** Aim of the exercise **
The lines from the one containing "restored to specification;" through the final line of the data below must be written out exactly, both included, and nothing more.

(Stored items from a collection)
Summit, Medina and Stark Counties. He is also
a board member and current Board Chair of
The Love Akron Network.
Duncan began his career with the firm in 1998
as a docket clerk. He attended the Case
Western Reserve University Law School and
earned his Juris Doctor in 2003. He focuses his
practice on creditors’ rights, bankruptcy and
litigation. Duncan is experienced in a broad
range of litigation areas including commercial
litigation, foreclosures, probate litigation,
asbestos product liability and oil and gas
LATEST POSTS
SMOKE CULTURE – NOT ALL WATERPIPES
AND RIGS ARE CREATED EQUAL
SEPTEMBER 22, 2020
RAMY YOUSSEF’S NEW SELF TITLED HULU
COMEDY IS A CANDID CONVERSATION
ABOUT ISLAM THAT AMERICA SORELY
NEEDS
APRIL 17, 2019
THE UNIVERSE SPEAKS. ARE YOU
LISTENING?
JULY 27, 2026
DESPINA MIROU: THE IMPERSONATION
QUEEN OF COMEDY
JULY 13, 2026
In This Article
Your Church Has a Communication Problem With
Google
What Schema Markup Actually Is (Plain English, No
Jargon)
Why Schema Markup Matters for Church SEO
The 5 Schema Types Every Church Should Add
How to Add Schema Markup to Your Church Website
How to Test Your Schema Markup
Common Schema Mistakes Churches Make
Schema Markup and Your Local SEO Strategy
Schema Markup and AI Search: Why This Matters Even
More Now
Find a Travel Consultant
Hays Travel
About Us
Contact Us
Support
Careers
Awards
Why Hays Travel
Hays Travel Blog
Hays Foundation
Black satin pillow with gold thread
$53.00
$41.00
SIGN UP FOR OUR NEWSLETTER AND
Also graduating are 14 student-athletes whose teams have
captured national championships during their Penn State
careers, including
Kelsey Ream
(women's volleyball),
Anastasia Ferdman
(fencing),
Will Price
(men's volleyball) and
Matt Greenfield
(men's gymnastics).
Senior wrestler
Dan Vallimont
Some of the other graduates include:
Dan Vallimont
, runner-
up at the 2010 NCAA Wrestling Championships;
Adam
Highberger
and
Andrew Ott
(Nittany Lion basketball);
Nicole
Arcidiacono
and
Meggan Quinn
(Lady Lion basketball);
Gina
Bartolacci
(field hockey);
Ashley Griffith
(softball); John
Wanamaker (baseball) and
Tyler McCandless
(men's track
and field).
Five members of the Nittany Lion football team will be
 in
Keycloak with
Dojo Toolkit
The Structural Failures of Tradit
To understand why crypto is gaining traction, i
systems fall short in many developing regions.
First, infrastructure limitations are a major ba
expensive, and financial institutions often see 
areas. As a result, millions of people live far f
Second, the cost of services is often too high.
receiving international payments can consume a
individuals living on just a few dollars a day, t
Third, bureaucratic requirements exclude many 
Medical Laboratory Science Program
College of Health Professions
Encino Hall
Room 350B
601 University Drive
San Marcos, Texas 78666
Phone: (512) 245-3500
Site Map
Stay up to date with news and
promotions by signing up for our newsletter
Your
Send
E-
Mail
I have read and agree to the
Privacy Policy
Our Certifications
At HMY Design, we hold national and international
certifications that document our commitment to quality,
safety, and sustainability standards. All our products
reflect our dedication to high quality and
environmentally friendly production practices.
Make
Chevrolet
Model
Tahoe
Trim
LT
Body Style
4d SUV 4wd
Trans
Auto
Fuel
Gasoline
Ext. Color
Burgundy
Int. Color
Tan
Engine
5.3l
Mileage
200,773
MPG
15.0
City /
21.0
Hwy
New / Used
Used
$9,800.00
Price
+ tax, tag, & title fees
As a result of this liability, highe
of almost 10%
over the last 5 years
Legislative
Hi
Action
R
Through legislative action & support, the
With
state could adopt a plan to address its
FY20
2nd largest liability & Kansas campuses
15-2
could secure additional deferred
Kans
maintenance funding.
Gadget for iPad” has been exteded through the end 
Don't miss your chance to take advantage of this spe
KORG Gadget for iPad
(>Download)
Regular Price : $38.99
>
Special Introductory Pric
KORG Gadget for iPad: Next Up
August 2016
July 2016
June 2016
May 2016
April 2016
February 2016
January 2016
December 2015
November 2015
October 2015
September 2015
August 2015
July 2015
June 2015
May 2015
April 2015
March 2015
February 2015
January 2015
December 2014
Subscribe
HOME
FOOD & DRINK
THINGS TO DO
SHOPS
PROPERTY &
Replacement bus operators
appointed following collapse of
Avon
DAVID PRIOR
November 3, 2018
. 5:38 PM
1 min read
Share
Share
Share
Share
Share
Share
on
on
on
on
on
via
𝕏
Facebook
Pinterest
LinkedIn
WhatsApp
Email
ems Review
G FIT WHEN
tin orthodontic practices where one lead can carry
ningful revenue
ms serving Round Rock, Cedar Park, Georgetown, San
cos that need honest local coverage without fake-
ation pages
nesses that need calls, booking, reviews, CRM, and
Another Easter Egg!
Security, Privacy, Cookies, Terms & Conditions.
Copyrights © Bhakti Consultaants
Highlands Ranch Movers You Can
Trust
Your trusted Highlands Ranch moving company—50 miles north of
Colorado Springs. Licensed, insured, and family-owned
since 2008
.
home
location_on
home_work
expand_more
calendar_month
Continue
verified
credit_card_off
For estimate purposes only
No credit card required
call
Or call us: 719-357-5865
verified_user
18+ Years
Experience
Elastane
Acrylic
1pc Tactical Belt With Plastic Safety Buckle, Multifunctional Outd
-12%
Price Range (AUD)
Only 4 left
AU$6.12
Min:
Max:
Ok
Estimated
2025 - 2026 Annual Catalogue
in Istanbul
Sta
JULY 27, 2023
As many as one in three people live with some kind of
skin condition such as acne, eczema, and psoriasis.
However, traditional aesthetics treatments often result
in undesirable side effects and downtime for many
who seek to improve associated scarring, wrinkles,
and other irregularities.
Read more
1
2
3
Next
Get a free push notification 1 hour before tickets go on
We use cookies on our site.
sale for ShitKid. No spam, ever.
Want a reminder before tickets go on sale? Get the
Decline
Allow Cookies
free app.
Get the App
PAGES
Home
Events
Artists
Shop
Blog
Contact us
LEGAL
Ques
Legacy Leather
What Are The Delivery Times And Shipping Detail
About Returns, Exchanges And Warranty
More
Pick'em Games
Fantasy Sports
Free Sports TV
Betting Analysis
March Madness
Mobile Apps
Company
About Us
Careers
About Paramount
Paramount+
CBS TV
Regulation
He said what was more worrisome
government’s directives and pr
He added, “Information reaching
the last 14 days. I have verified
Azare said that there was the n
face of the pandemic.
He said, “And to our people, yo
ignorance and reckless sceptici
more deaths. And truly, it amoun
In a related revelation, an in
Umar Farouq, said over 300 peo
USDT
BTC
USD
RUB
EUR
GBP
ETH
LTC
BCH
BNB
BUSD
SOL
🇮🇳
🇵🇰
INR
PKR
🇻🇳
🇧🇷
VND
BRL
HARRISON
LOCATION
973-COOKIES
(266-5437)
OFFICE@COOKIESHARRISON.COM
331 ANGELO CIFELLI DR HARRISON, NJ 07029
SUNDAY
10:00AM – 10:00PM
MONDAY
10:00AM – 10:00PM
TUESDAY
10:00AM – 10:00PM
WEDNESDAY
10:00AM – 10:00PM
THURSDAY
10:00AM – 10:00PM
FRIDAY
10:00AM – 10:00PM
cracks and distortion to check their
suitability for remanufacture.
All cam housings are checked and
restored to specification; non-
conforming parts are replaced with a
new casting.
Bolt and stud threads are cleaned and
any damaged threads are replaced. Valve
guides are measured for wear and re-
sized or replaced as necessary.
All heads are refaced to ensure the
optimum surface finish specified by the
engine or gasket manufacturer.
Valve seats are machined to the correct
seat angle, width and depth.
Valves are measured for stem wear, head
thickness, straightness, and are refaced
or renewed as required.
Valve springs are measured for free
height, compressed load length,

** Output for this exercise **
restored to specification; non-
conforming parts are replaced with a
new casting.
Bolt and stud threads are cleaned and
any damaged threads are replaced. Valve
guides are measured for wear and re-
sized or replaced as necessary.
All heads are refaced to ensure the
optimum surface finish specified by the
engine or gasket manufacturer.
Valve seats are machined to the correct
seat angle, width and depth.
Valves are measured for stem wear, head
thickness, straightness, and are refaced
or renewed as required.
Valve springs are measured for free
height, compressed load length,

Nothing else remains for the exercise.